Laboratory of Biosystem Dynamics, Computational Systems Biology Research Group, Department of Signal Processing, Tampere University of Technology, FI-33101 Tampere, Finland.
Nucleic Acids Res. 2012 Sep 1;40(17):8472-83. doi: 10.1093/nar/gks583. Epub 2012 Jun 22.

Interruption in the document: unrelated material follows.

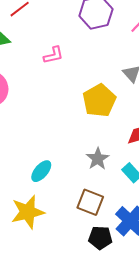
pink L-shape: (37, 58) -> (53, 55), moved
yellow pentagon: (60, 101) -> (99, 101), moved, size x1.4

In Escherichia coli, tetracycline prevents translation. When subject to tetracycline, E. coli express TetA to pump it out by a mechanism that is sensitive, while fairly independent of cellular metabolism. We constructed a target gene, PtetA-mRFP1-96BS, with a 96 MS2-GFP binding site array in a single-copy BAC vector, whose expression is controlled by the tetA promoter. We measured the in vivo kinetics of production of individual RNA molecules of the target gene as a function of inducer concentration and temperature. From the distributions of intervals between transcription events, we find that RNA production by PtetA is a sub-Poissonian process. Next, we infer the number and duration of the prominent sequential steps in transcription initiation by maximum likelihood estimation. Under full induction and at optimal temperature, we observe three major steps. We find that the kinetics of RNA production under the control of PtetA, including number and duration of the steps, varies with induction strength and temperature. The results are supported by a set of logical pairwise Kolmogorov-Smirnov tests. We conclude that the expression of TetA is controlled by a sequential mechanism that is robust, whereas sensitive to external signals.
在大肠杆菌中,四环素阻止翻译。当大肠杆菌受到四环素的影响时,会通过一种对细胞代谢相对独立但又相当敏感的机制表达 TetA 以将其泵出。我们构建了一个靶基因 PtetA-mRFP1-96BS,它在单个拷贝的 BAC 载体中带有 96 个 MS2-GFP 结合位点阵列,其表达受 tetA 启动子的控制。我们测量了目标基因单个 RNA 分子的体内产生动力学作为诱导剂浓度和温度的函数。从转录事件之间的间隔分布中,我们发现 PtetA 的 RNA 产生是一个亚泊松过程。接下来,我们通过最大似然估计推断转录起始中显著的顺序步骤的数量和持续时间。在完全诱导和最佳温度下,我们观察到三个主要步骤。我们发现,受 PtetA 控制的 RNA 产生动力学,包括步骤的数量和持续时间,随诱导强度和温度而变化。这一结果得到了一组逻辑成对的柯尔莫哥洛夫-斯米尔诺夫检验的支持。我们得出结论,TetA 的表达受一种顺序机制的控制,这种机制具有鲁棒性,但对外界信号敏感。